Directions -> Retype the lines of the data below, starting with the line that contains "хонандагон барои омӯзиши беҳтари забони анг" and going on through the line that contains "огоҳ шуда ба фарҳангу таърих ва забону ад". Include both of those lines and nothing else.
*** Given entries Section Begins ***
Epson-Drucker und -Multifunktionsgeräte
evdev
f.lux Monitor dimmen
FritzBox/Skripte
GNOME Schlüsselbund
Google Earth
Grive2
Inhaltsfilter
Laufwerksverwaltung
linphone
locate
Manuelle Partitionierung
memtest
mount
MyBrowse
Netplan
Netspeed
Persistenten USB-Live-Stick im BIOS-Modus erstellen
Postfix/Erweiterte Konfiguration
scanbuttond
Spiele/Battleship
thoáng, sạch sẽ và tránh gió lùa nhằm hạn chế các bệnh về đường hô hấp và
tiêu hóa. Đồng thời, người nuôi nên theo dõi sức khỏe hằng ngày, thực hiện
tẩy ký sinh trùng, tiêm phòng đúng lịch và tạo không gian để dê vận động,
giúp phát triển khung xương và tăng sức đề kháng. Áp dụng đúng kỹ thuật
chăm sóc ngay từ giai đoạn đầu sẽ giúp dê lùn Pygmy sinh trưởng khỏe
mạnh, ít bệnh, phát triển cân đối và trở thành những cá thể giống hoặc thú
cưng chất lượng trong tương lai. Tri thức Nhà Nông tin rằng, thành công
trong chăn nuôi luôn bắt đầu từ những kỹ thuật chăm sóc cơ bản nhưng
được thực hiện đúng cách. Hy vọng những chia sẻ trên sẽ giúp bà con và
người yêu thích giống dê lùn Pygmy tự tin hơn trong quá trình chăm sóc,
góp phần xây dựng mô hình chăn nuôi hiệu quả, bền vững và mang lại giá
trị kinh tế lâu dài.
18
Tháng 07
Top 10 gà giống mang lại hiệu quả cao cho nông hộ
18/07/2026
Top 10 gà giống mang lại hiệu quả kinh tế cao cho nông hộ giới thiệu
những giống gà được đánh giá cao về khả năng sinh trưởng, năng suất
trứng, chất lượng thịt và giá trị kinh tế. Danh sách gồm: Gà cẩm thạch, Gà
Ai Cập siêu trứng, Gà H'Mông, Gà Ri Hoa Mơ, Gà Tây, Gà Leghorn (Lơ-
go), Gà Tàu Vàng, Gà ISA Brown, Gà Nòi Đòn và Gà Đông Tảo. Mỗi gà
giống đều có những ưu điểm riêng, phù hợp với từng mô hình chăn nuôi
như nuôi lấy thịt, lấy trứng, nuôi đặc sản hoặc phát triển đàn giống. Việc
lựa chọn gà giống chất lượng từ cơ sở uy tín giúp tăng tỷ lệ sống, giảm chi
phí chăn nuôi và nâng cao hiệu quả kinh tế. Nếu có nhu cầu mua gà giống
*** Given entries Section Ends ***
*** Given entries Section Begins ***
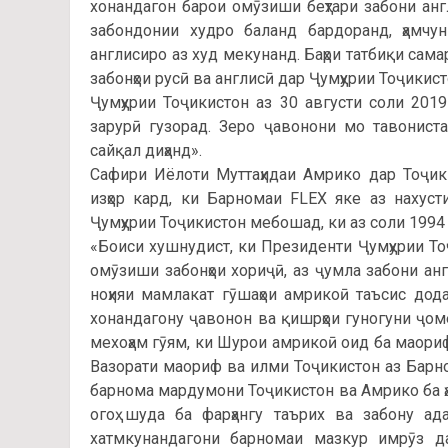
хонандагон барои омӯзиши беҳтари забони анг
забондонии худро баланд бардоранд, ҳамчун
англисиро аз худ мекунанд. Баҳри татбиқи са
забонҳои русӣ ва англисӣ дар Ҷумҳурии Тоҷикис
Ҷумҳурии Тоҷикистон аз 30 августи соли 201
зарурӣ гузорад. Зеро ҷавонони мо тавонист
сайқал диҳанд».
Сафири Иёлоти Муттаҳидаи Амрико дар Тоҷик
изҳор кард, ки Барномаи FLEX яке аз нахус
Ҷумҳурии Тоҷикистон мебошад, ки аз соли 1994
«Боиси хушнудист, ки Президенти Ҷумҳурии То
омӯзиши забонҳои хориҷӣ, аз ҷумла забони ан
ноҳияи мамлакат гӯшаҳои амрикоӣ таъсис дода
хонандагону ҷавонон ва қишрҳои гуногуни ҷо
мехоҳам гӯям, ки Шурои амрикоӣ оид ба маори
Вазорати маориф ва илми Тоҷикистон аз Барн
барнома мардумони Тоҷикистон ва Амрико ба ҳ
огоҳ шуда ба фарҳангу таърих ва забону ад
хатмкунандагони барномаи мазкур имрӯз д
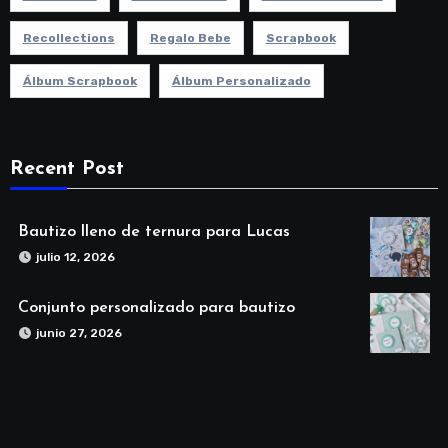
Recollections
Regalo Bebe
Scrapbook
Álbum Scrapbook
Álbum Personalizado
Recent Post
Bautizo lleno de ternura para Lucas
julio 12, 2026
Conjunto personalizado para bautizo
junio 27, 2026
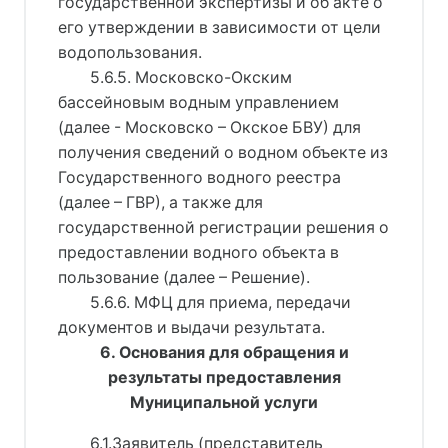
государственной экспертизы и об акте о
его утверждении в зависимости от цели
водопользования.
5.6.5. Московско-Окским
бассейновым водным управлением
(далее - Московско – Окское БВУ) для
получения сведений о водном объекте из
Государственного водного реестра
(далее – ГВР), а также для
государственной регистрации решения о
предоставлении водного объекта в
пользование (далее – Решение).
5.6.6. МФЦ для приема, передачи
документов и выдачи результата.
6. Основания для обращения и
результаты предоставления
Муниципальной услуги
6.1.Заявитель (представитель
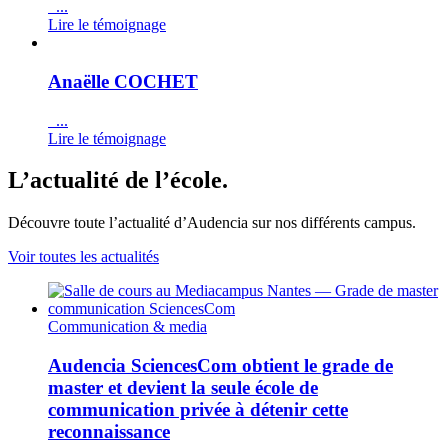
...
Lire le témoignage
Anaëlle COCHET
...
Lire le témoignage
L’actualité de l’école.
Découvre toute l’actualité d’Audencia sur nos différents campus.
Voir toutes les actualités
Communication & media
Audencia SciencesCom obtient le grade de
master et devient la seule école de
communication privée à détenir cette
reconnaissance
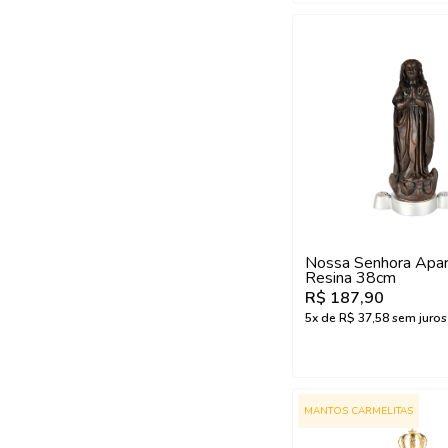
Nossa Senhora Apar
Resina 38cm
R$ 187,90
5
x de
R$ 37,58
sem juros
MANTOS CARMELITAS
*** Given entries Section Ends ***
Reply to the exercise ->
хонандагон барои омӯзиши беҳтари забони анг
забондонии худро баланд бардоранд, ҳамчун
англисиро аз худ мекунанд. Баҳри татбиқи са
забонҳои русӣ ва англисӣ дар Ҷумҳурии Тоҷикис
Ҷумҳурии Тоҷикистон аз 30 августи соли 201
зарурӣ гузорад. Зеро ҷавонони мо тавонист
сайқал диҳанд».
Сафири Иёлоти Муттаҳидаи Амрико дар Тоҷик
изҳор кард, ки Барномаи FLEX яке аз нахус
Ҷумҳурии Тоҷикистон мебошад, ки аз соли 1994
«Боиси хушнудист, ки Президенти Ҷумҳурии То
омӯзиши забонҳои хориҷӣ, аз ҷумла забони ан
ноҳияи мамлакат гӯшаҳои амрикоӣ таъсис дода
хонандагону ҷавонон ва қишрҳои гуногуни ҷо
мехоҳам гӯям, ки Шурои амрикоӣ оид ба маори
Вазорати маориф ва илми Тоҷикистон аз Барн
барнома мардумони Тоҷикистон ва Амрико ба ҳ
огоҳ шуда ба фарҳангу таърих ва забону ад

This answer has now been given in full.